Quedémonos con una pequeña teoría de bolsillo: los extranjeros que vienen a quedarse (no como turistas) en nuestro país lo hacen por tres motivos básicos. El primer motivo: porque necesitan, ellos y sus familias, ganarse la vida. El segundo motivo: porque nosotros los necesitamos para que trabajen en nuestras empresas o en casa. Nuestra legislación de extranjería lo reconoce así, y las autorizaciones de residencia se pueden dar: porque quieres venir a trabajar y una empresa de aquí te quiere ofrecer un contrato, porque quieres venir a trabajar como autónomo, porque quieres realizar una inversión, porque quieres traer a tu familia, porque quieres estudiar aquí. Volvemos a ver cómo las causas se mezclan: se trata de razones propias de los extranjeros para venir, a la vez que también nuestras para recibirlos. La necesidad que tiene Europa de inmigrantes está más que detectada y cuantificada por la UE. Es todo un síntoma de que, por primera vez en su historia, la UE cuente con una comisaria dedicada a la demografía —la croata Dubravka Šuica—. La UE, así como muchos países europeos, trata de reaccionar a problemas como la merma de población, su envejecimiento o el despoblamiento de las zonas rurales.
Por último: el tercer motivo es: porque la persona es perseguida (los refugiados). En España, se trató de una causa no muy conocida hasta 2015, cuando mucha gente llegó huyendo de la guerra de Siria. En los últimos años se ha añadido una causa de emigrar, o, si se quiere, de huir: la causa climática.
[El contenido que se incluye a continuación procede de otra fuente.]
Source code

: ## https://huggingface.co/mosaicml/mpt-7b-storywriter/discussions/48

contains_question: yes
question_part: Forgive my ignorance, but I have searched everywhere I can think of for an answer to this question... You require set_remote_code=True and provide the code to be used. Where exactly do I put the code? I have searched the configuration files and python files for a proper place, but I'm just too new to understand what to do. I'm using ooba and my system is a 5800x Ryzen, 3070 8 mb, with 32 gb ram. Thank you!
Los cambios climáticos son cada vez más intensos y hacen más daño, y también provocan más movimientos forzados de la población, que ya no puede vivir donde antes vivía, porque desaparece el sol, o se inunda o deja de ser productivo agrícolamente. En 2023 ha ocurrido algo de gran importancia simbólica, el reconocimiento, por primera vez, de una vía legal de refugio basada en el cambio climático. Doscientas ochenta personas de Tuvalu, un estado insular del Pacífico, fueron admitidas por Australia como refugiadas climáticas. Las cifras futuras de los migrantes del medio ambiente son todavía demasiado inciertas. Un reciente informe del Parlamento Europeo estimaba que, en 2050, entre veinticinco y mil millones de personas se habrán visto forzadas a migrar por esta causa.